VOLKER MÜNZ: Ja, wir glauben fest daran. Bisher waren wir flächendeckend noch nicht so bekannt. Dazu kommt, dass bei den Umfragen der großen Institute immer nur nach den bereits im Parlament vertretenen Parteien gefragt wird. Man muss also schon von sich aus die AfD nennen. Wir gehen fest davon aus, dass wir die Fünf-Prozent-Hürde überspringen, wir rechnen mit einem zweistelligen Ergebnis.

Bei der Gründungsversammlung des Kreisverbands waren 19 stimmberechtige Mitglieder. Das klingt nicht gerade nach Aufbruchstimmung.

MÜNZ: Insgesamt sind wir 44 Mitglieder im Kreis.

Die Zeit wird knapp. Bis 15. Juli müssen Sie alle Unterlagen zur Wahlzulassung zusammenhaben. Wie wollen Sie das schaffen?

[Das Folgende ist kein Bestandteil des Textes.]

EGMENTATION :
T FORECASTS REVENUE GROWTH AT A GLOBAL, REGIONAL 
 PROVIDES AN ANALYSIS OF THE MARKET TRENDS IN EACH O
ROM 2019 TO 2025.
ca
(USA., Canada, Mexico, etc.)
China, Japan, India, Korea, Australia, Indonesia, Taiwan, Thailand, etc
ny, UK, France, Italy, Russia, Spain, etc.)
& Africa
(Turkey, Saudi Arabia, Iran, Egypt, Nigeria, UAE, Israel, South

MÜNZ: Im Wahlkreis brauchen wir 200 Unterstützerunterschriften für den Direktkandidaten. Das ist mit einem großen Aufwand verbunden und deshalb die größte Hürde. Wir werden aber jetzt beginnen, Unterschriften zu sammeln.

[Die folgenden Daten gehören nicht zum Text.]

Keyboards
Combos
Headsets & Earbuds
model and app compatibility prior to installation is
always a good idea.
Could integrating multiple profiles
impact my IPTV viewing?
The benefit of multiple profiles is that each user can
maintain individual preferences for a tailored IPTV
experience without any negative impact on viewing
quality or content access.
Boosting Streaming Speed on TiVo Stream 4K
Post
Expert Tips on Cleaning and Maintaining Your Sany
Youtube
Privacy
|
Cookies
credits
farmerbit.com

Die AfD wird bisher nur wegen ihrer scharfen Eurokritik wahrgenommen. Wie wollen Sie erreichen, dass man sie als Partei auch auf anderen Themenfeldern ernst nimmt?

MÜNZ: Die Euro-Krise ist derzeit das drängendste Thema, die momentane Verhandlung vor dem Bundesverfassungsgericht gibt uns dazu recht. Die Produktivitätsunterschiede im Euroraum können nicht durch Wechselkurse ausgeglichen werden und suchen sich andere Ventile - etwa die hohe Arbeitslosigkeit in den Krisenländern. Auch bei anderen Themen ist es immer das gleiche Muster: Viele Themen werden von den etablierten Parteien verdrängt, nicht zugelassen oder tabuisiert. Die Sorgen der Bürger werden nicht ernst genommen oder diffamiert, Fachleute ignoriert. Wir wollen uns dieser Themen annehmen, die stehen bei uns im Wahlprogramm: beispielsweise die steigende Staatsverschuldung, die ungesicherte Finanzierung der zukünftigen Renten oder die unkontrollierte Einwanderung. Wir wollen keine Parallelgesellschaften.

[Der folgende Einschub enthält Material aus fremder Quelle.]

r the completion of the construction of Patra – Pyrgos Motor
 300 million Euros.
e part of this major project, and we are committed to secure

Neue Parteien, die langfristig erfolgreich waren, wurzelten bisher immer in einer breiten Bürgerbewegung. Welche Bürgerbewegung steckt denn hinter Ihrer Partei?

MÜNZ: Wir sind eine neue Bürgerbewegung mit großem Zulauf aus allen Richtungen der Gesellschaft. Wir wollen den Wählern jene Alternativen bieten, die ihnen die etablierten Parteien hartnäckig vorenthalten.